A Forecast Comparison of Volatility Models: Does Anything Beat a GARCH(1,1)?

Source: Hansen, P. R. & Lunde, A. (2005) · Journal of Applied Econometrics 20(7), 873–889 · DOI 10.1002/jae.800

TL;DR

Compares 330 ARCH/GARCH-type models out of sample on one-day-ahead conditional-variance forecasts. For DM-$ exchange rates, nothing reliably beats the simple GARCH(1,1); for IBM equity returns, GARCH(1,1) is clearly inferior to models that allow a leverage effect (asymmetry), with the best overall performance from the A-PARCH(2,2) of Ding, Granger & Engle (1993). A landmark demonstration that complexity helps only when it adds the right feature — here, asymmetry — and that the test you use matters.

Problem it solves

The ARCH/GARCH literature spawned hundreds of model variants. The paper asks, honestly and with multiple-comparison control, whether any of them beat a parsimonious GARCH(1,1) benchmark out of sample.

The method

Estimate 330 models spanning the ARCH/GARCH family on daily DM-$ exchange rate data and daily IBM returns; IBM forecasts are evaluated against a new realized-variance proxy built from intraday data.

Evaluate one-day-ahead forecasts using six different loss functions (e.g., MSE, QLIKE, R2LOG), substituting realized variance for the latent conditional variance.

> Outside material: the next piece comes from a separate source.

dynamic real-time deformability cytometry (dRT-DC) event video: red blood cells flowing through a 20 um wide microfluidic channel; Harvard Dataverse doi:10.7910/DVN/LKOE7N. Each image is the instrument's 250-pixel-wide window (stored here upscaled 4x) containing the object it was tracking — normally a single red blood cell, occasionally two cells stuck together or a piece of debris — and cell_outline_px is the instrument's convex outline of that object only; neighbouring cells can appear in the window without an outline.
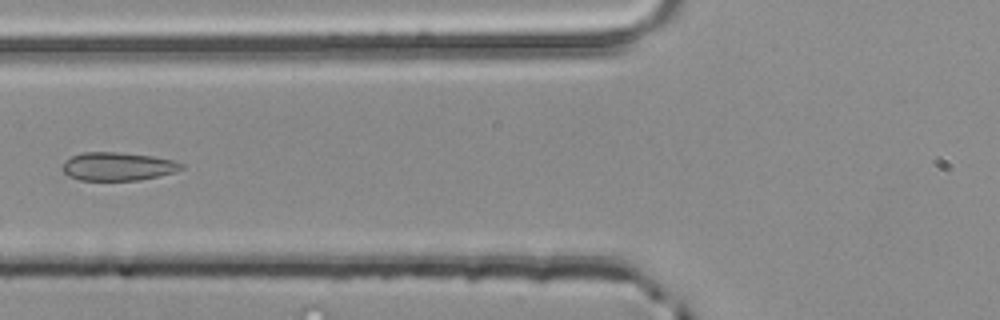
{"species": "common noctule bat (a hibernating species)", "species_latin": "Nyctalus noctula", "temperature_condition": "room temperature", "stored_images_in_passage": 4, "camera_frame_rate_fps": 3000, "um_per_image_px": 0.085, "animal": {"sex": "male", "body_mass_g": 20.4}, "frame": {"image": 1, "passage_image": 4, "time_ms": 1.0, "image_size_px": [1000, 320], "cell_outline_px": [[184, 168], [176, 172], [140, 180], [80, 180], [68, 176], [60, 168], [64, 160], [72, 156], [84, 152], [116, 152], [152, 156], [176, 160], [184, 164]], "centroid_in_image_um": [10.02, 14.14], "position_along_channel_um": 115.8, "area_um2": 19.83}}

Benchmark all 330 models against GARCH(1,1) using the Superior Predictive Ability (SPA) test of Hansen (2001) and White's (2000) Reality Check (RC), both of which control for data-snooping across the full model set.

Assumptions & inputs

Requires a volatility proxy; the realized-variance proxy (vs. noisy squared returns) is essential for the IBM analysis.

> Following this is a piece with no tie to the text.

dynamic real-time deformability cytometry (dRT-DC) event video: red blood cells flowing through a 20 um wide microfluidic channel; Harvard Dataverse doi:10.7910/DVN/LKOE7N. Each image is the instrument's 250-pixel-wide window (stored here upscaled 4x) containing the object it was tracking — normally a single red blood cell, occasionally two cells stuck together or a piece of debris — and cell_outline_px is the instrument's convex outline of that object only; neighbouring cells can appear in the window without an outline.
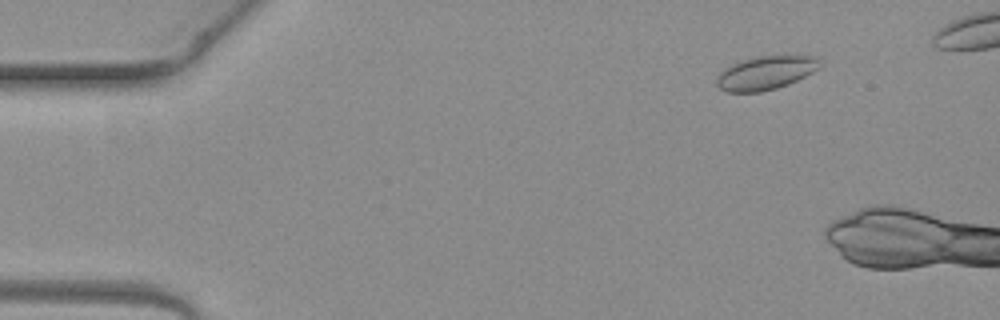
{"species": "common noctule bat (a hibernating species)", "species_latin": "Nyctalus noctula", "temperature_condition": "warm", "stored_images_in_passage": 3, "camera_frame_rate_fps": 3000, "um_per_image_px": 0.085, "animal": {"sex": "female", "body_mass_g": 19.3, "forearm_length_mm": 54.1}, "frame": {"image": 1, "passage_image": 1, "time_ms": 0.0, "image_size_px": [1000, 320], "cell_outline_px": [[820, 68], [788, 84], [776, 88], [760, 92], [728, 92], [720, 88], [716, 84], [716, 80], [720, 72], [732, 64], [744, 60], [760, 56], [816, 56]], "centroid_in_image_um": [65.05, 6.2], "position_along_channel_um": 19.9, "area_um2": 19.77}}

Conclusions are conditioned on these two series, the estimation/evaluation split, and the choice among the six loss functions.

How to use it

As a model-selection discipline: justify added volatility-model complexity with multiple-comparison-aware tests, not in-sample fit.

Findings to carry forward: asymmetry matters for equities, not for FX; the best overall model was A-PARCH(2,2).

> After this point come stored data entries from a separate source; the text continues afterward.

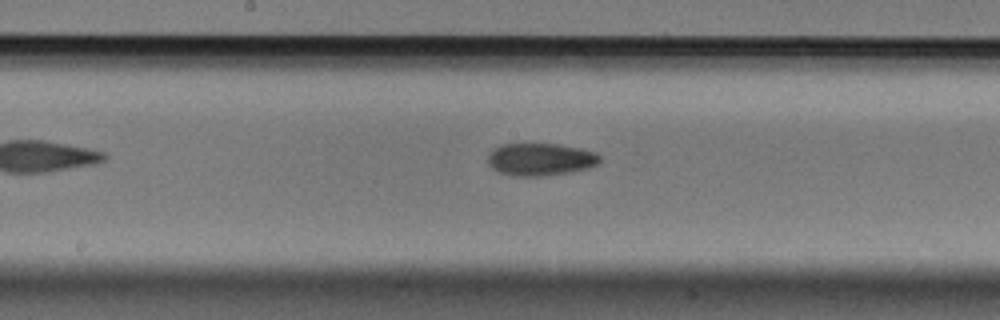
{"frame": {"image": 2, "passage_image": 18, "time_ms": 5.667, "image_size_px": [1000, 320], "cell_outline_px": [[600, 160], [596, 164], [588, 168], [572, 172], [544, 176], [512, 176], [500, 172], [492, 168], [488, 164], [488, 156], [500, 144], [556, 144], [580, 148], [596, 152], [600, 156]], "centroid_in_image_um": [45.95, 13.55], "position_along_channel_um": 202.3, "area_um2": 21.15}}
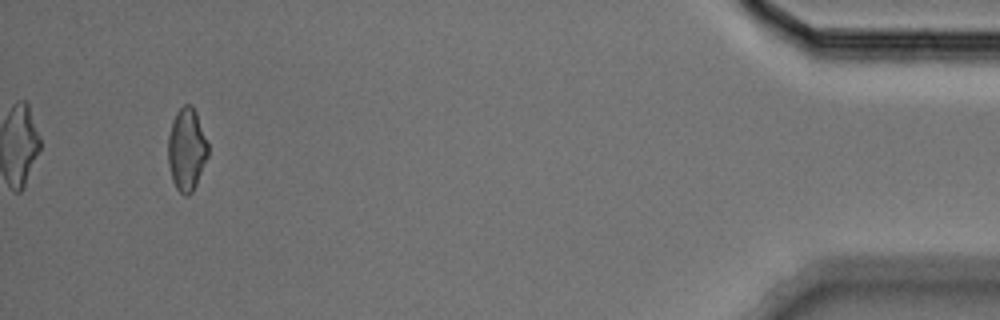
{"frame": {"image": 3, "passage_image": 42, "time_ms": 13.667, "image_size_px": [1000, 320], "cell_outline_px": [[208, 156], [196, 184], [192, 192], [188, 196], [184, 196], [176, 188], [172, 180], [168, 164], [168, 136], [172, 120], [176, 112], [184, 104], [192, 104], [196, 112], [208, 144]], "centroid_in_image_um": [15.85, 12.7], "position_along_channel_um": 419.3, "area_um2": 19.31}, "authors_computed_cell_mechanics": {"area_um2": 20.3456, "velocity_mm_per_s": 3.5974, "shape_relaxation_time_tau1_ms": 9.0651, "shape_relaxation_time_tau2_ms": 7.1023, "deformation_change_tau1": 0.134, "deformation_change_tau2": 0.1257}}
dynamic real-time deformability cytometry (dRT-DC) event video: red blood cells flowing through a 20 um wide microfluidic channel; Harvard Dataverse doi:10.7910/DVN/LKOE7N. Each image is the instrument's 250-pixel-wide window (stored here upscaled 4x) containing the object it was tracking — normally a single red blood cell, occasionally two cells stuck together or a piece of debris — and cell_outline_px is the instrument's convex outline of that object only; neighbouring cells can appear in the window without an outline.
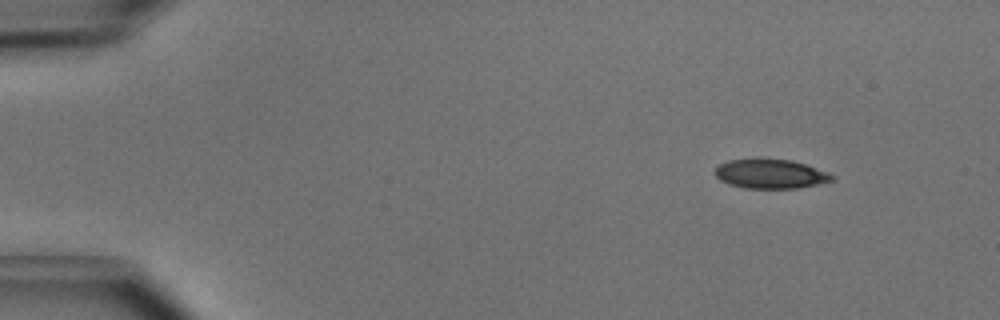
{"species": "common noctule bat (a hibernating species)", "species_latin": "Nyctalus noctula", "temperature_condition": "cold", "stored_images_in_passage": 5, "camera_frame_rate_fps": 3000, "um_per_image_px": 0.085, "animal": {"sex": "male", "body_mass_g": 15.6}, "frame": {"image": 1, "passage_image": 1, "time_ms": 0.0, "image_size_px": [1000, 320], "cell_outline_px": [[836, 176], [832, 180], [816, 184], [796, 188], [744, 188], [728, 184], [720, 180], [712, 172], [720, 164], [728, 160], [756, 156], [760, 156], [792, 160], [828, 172]], "centroid_in_image_um": [65.42, 14.73], "position_along_channel_um": 19.6, "area_um2": 20.58}}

Use SPA over the Reality Check — the paper shows the RC lacks power: it fails to detect that GARCH(1,1) is significantly outperformed on IBM and even suggests an ARCH(1) might not be beaten, whereas the SPA test always rejects ARCH(1).

Limitations & pitfalls

Results depend on the realized-volatility proxy and the loss function used.

Conclusions pertain to these two series and sample periods; generalization requires care.

A no-rejection for FX is "no evidence against GARCH(1,1)," not proof of its optimality.

Key references

Hansen, P. & Lunde, A. (2005) — A Forecast Comparison of Volatility Models — Journal of Applied Econometrics

Hansen, P. (2005) — A Test for Superior Predictive Ability — Journal of Business & Economic Statistics

Glosten, L., Jagannathan, R. & Runkle, D. (1993) — On the Relation between the Expected Value and the Volatility of the Nominal Excess Return on Stocks — Journal of Finance

Provenance: verified/generated from the paper's full text.